Biology and gender are both factors that shape life experience and health. The experiences of women and men tend to differ not only because of women’s capacity to bear children and the associated hormonal flows, but also in terms of their paid and unpaid work, recreation and socialising, and even their readiness to consult doctors.
Ethnicity affects health. The health experiences of Māori and Pākehā women have been very different over the whole period since colonisation. Māori women have been far more likely to suffer ill health and die at an earlier age. The health of Pacific Island women has not, generally, been as good as that of Pākehā, although was often better than that of Māori.
The 19th and first half of the 20th centuries saw a major improvement in the health of Pākehā women. Driving this shift were the benefits of colonial life for settlers, including better nutrition, along with a greater understanding of hygiene and infectious disease, and new drugs. These factors caused what is known as an epidemiological transition – a major change in the pattern of illness during life and as a cause of death. Rates of infectious diseases such as polio and measles dropped, and infant mortality also reduced, while rates of degenerative diseases (such as cancer and heart disease) increased.

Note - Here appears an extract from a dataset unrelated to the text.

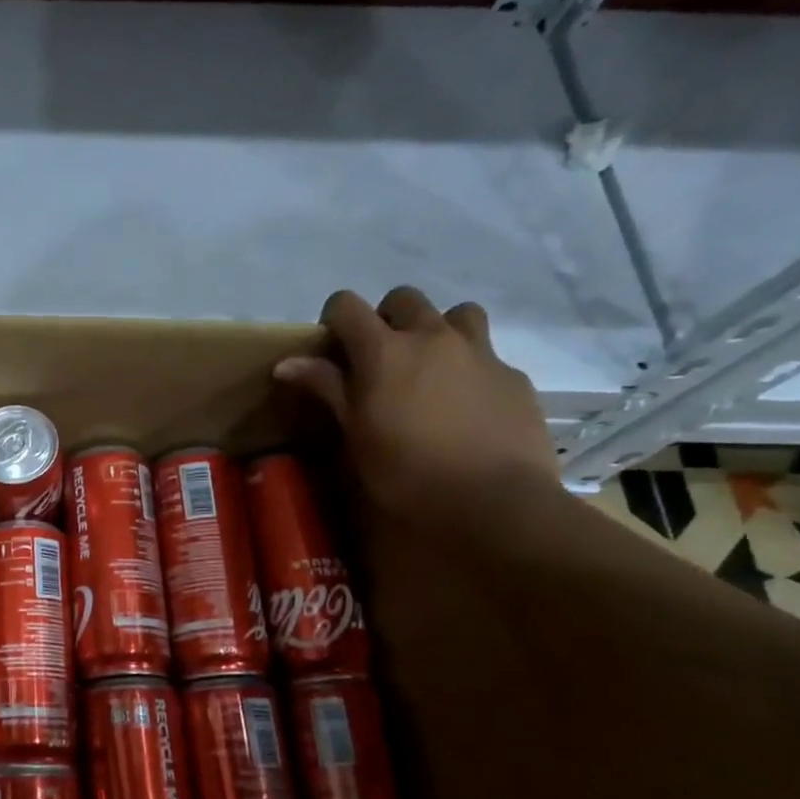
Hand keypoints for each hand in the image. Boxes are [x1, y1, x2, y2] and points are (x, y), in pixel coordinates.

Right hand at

This epidemiological transition occurred in the second half of the 20th century for Māori women. It followed earlier transitions. The first, during the 19th century, was from relatively good health prior to European settlement to very poor health. From the end of the 19th century another transition began, as immunity to introduced diseases built up.
Changes in life expectancy – the number of years a newborn baby can expect to live – gives an indication of how women’s health has improved.
A non-Māori girl born in 2007 could expect to live 83 years (a non-Māori boy, 79 years). In 1876 life expectancy for non-Māori girls was 54 (three and a half years more than that of non-Māori boys). Two thirds of the increase in female life expectancy was gained by 1921, when it reached 72.1. Decreases in infant mortality and infectious and respiratory diseases contributed to this leap.
International high point
Pākehā life expectancy in the late 19th century was internationally the highest ever recorded up to that time. Delighted politicians trumpeted New Zealand’s status as the healthiest country in the world.
A Māori girl born in 2007 could expect to live 75.1 years (and a Māori boy, 70.4 years). Before European arrival, life expectancy for a Māori woman at birth was about 28 to 30 years – this matched life expectancy in many European countries at the time. In the 19th century Māori women had a lower life expectancy than men. In 1891, for example, a newborn girl could expect to live 25 years, a boy, 28 years.
Pacific Island girls born in 2007 had a life expectancy of 77.5 years (73.2 for boys), and that of Asian girls was 84.2 (81.2 for boys).
Socio-economic status also affects female life-expectancy rates. In 2005–7 the most economically deprived women could expect to live 5.9 years less than the most advantaged (78.7 versus 84.6 years). For males the difference was even greater: 8.8 years between most and least deprived (73.3 versus 82.1).
Ill health has tended to concentrate in particular communities or groups of people. Some women endured multiple difficulties: childhood deprivation, ill health, accidental injury, and interpersonal violence and abuse. This effect is compounded by difficulties in accessing health care and sometimes lower quality of care.